No Rio, porém, as questões sociais estão longe de serem solucionadas. A força da lei 12.305 gera um colapso no lado mais frágil da reciclagem. O bairro Fazenda dos Mineiros, em São Gonçalo, vive momentos de tensão social. Pelo menos 300 famílias, que há décadas obtinham seu sustento no lixão de Itaoca, estão sem renda com o fim do vazadouro, após a inauguração do aterro sanitário do Anaia Pequeno.
Em Jardim Gramacho, Duque de Caxias, o sentimento de apreensão é o mesmo entre 1.200 catadores — ali a separação manual do lixo movimentou, até o ano passado R$ 24 milhões anuais, segundo a Comlurb.
A lei está sendo ignorada pelas prefeituras, diz o Movimento Nacional dos Catadores de Recicláveis.
— Em São Gonçalo ocorre o mesmo que em Magé: lá, em 2009, o lixão fechou, e os catadores ficaram sem alternativa — protesta Custódio da Silva, um dos líderes do movimento.
O próprio coordenador do programa Recicla Rio, da Secretaria estadual do Ambiente, Jorge Pinheiro, admite que "o catador está arriscado de ser alijado do processo":
— O desafio é fazer com que eles consigam participar do novo sistema de gestão. No caso de Gramacho, há perspectiva de solução, com um fundo de amparo ao catador.
Enquanto os recursos não vêm, sobram histórias de um segmento sem chão. Moradora da Favela Beira-Mar, em Caxias, Angélica Sabino, de 42 anos, é catadora de Gramacho há 20 anos e diz não saber o que fazer com o fim do lixão, programado para julho.
— Entrei aqui para bancar o tratamento da minha filha, que tinha sopro no coração. Como quem depende do SUS morre na fila, decidi pagar um plano de saúde. Aqui no lixão comecei a ganhar mais do que como auxiliar de serviços gerais e faxineira — diz.
Na Fazenda dos Mineiros, bairro dominado pelo tráfico, casebres com tábuas colhidas no lixo abrigaram, durante 40 anos, a força motriz da reciclagem local. A engrenagem parou em fevereiro, quando o lixão foi fechado.
— É duro ser tratado como lixo depois de anos catando matéria-prima — diz Jandira Albino, de 57 anos. — No lixão, achávamos frango congelado, uma carninha para a família...
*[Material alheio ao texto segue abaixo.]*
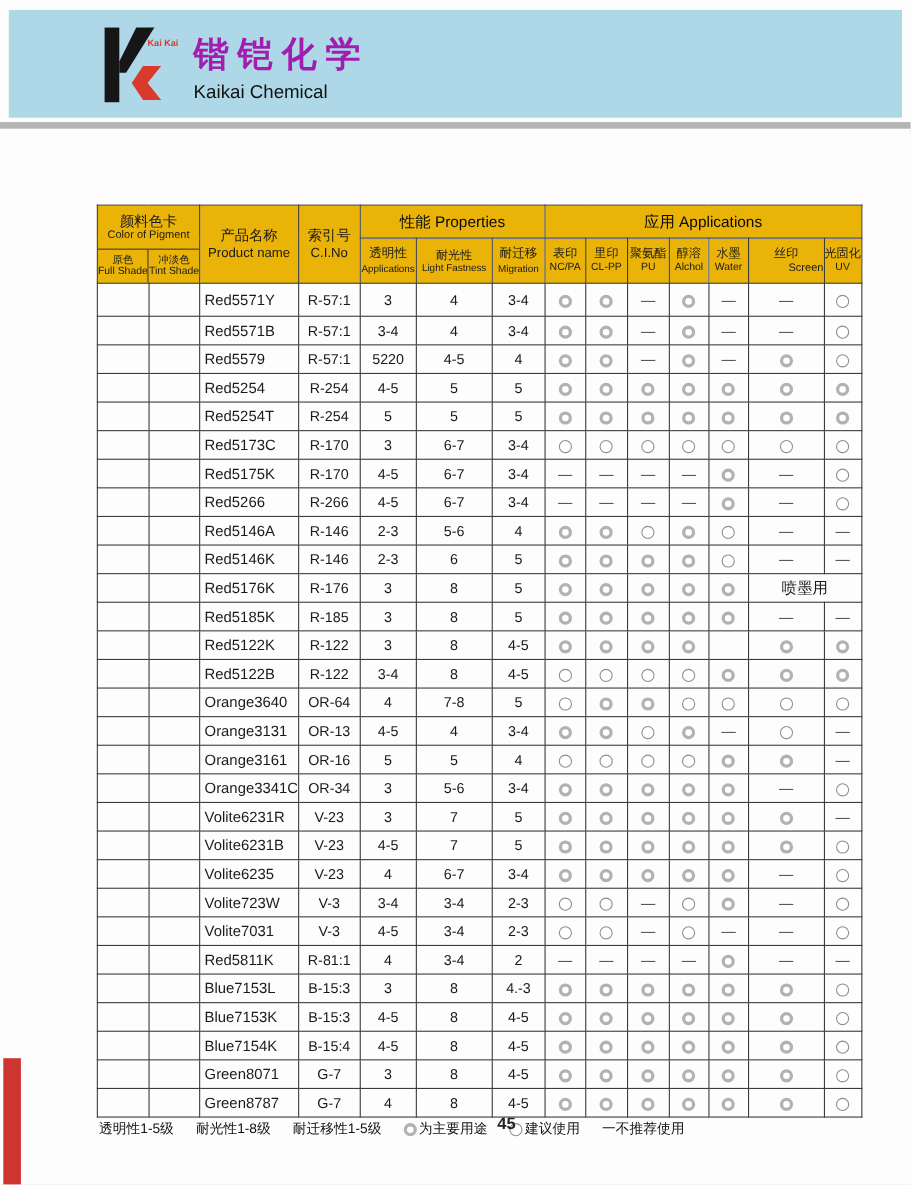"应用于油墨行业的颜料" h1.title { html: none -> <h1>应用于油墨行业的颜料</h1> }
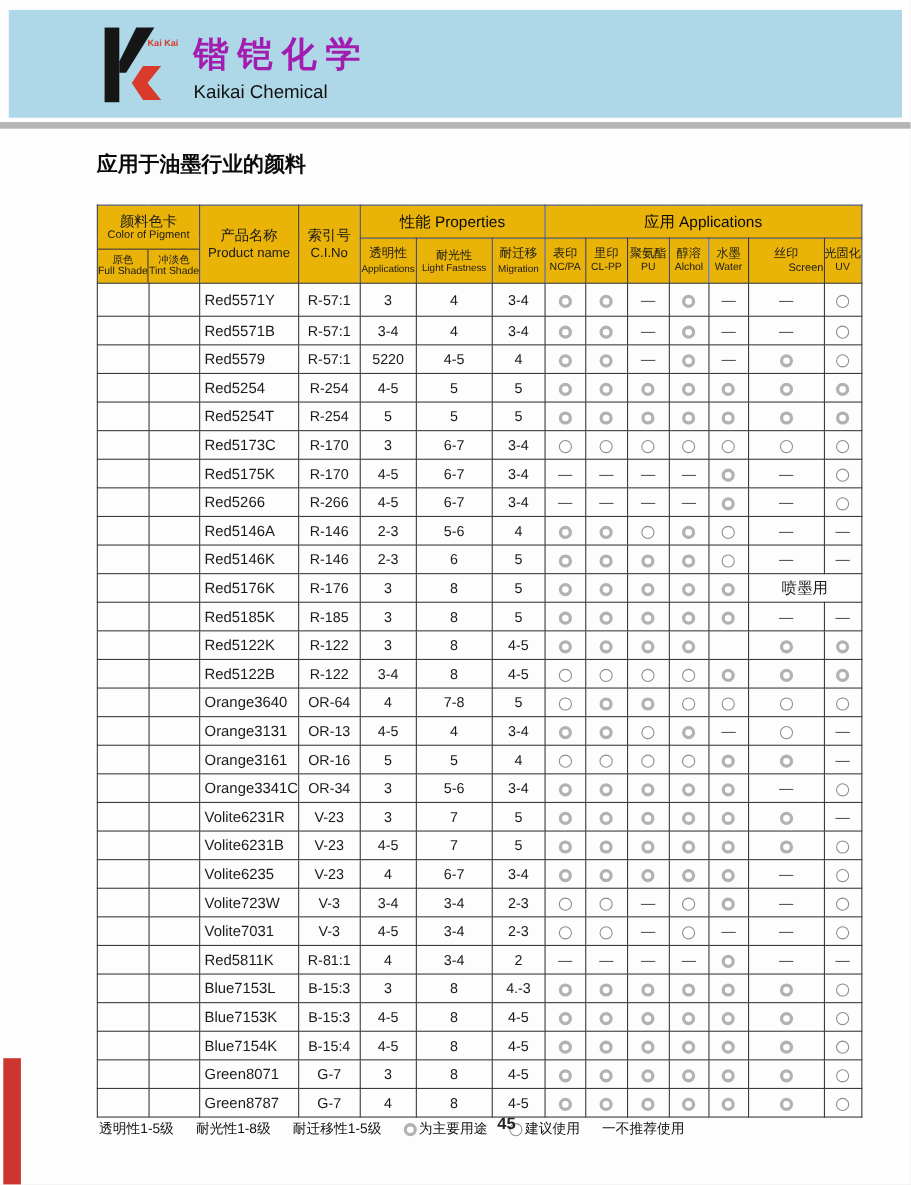"Screen" span.hdr-en { font-size: 10px -> 15px; margin-left: 36px -> none }
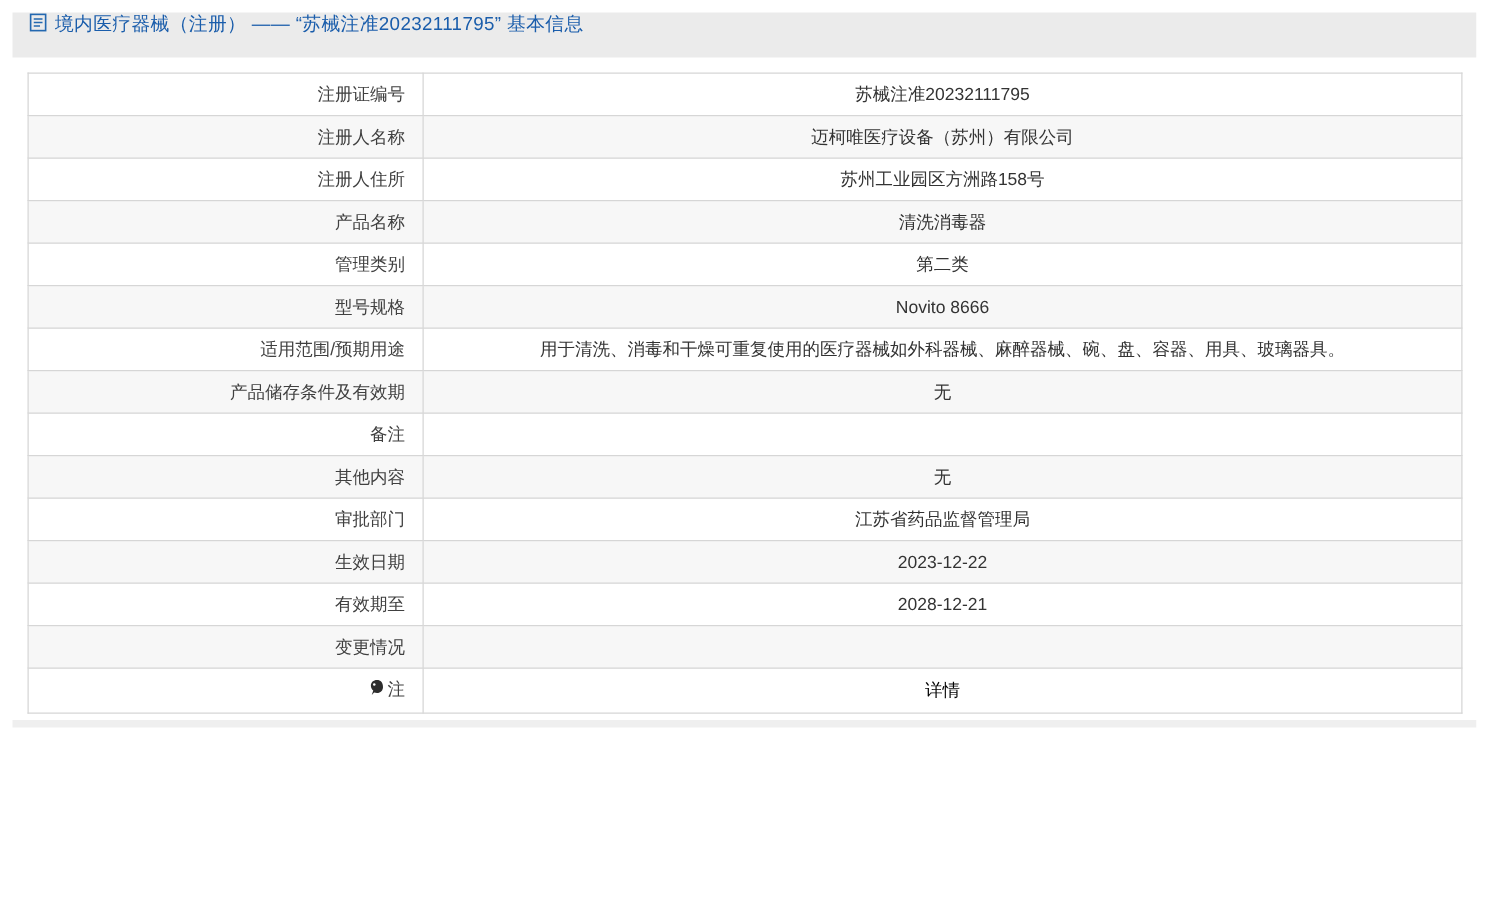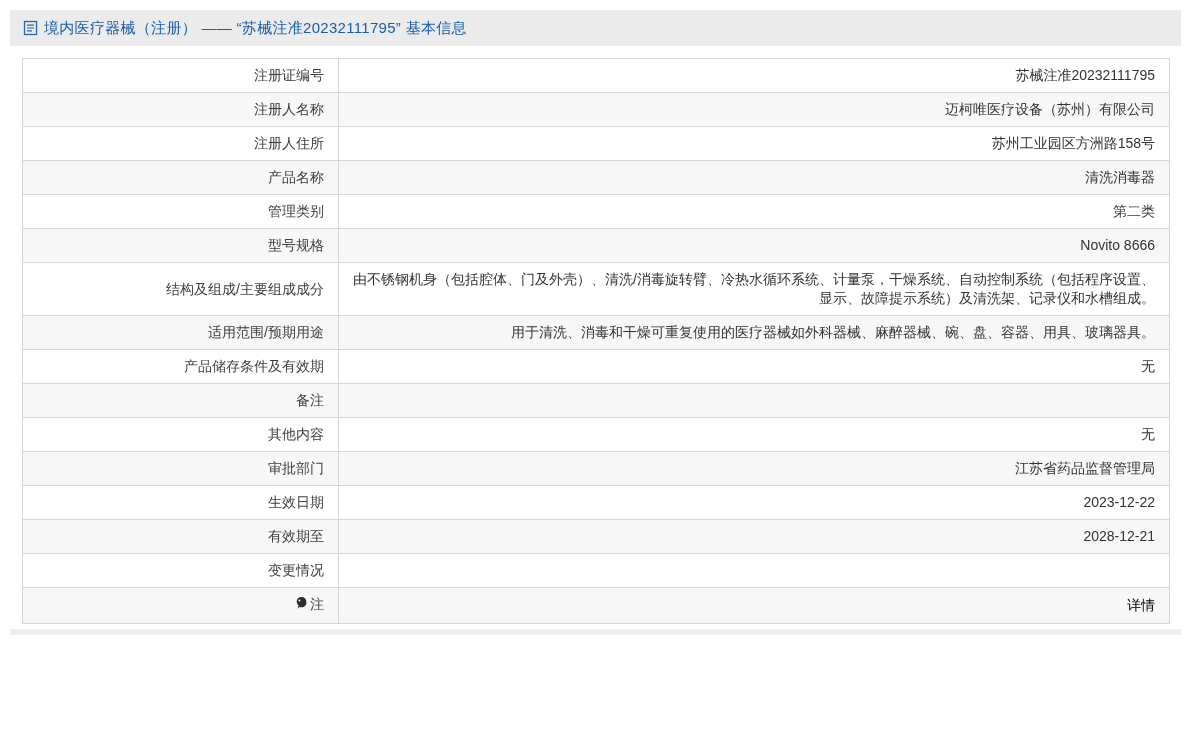"境内医疗器械（注册） —— “苏械注准20232111795” 基本信息" .header-band { align-items: center -> flex-start }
Muitos ex-catadores de Itaoca reclamam que foram excluídos do cadastro da Haztec (empresa que administra o novo aterro) e que não conseguem sacar a ajuda de custo mensal de R$ 200. A Haztec informou, no entanto, que foram beneficiados 248 ex-trabalhadores que apresentaram CPF e identidade. Os catadores dizem ainda que a prefeitura de São Gonçalo não está dando a verba complementar de R$ 100. O município afirma que não prometeu verba, mas sim cestas básicas.
Longe dos antigos vazadouros, os catadores, que diariamente recolhem o lixo reciclável no Centro, mostram outros lados das agruras da profissão. O único "veículo de tração animal" que cruza diariamente as avenidas Presidente Vargas e Rio Branco é o burro sem rabo. Homens e mulheres ganham cerca de R$ 35 por noite revirando os restos da área central da cidade. Correm contra o tempo, entre o fim do horário comercial e a coleta da Comlurb, em busca de garrafas PET, papelão, papel branco, latinhas, ferro e cobre.
— É massacrante —- define Beto Nascimento, que há seis anos recolhe em torno de 180 quilos de papelão a cada noite de trabalho.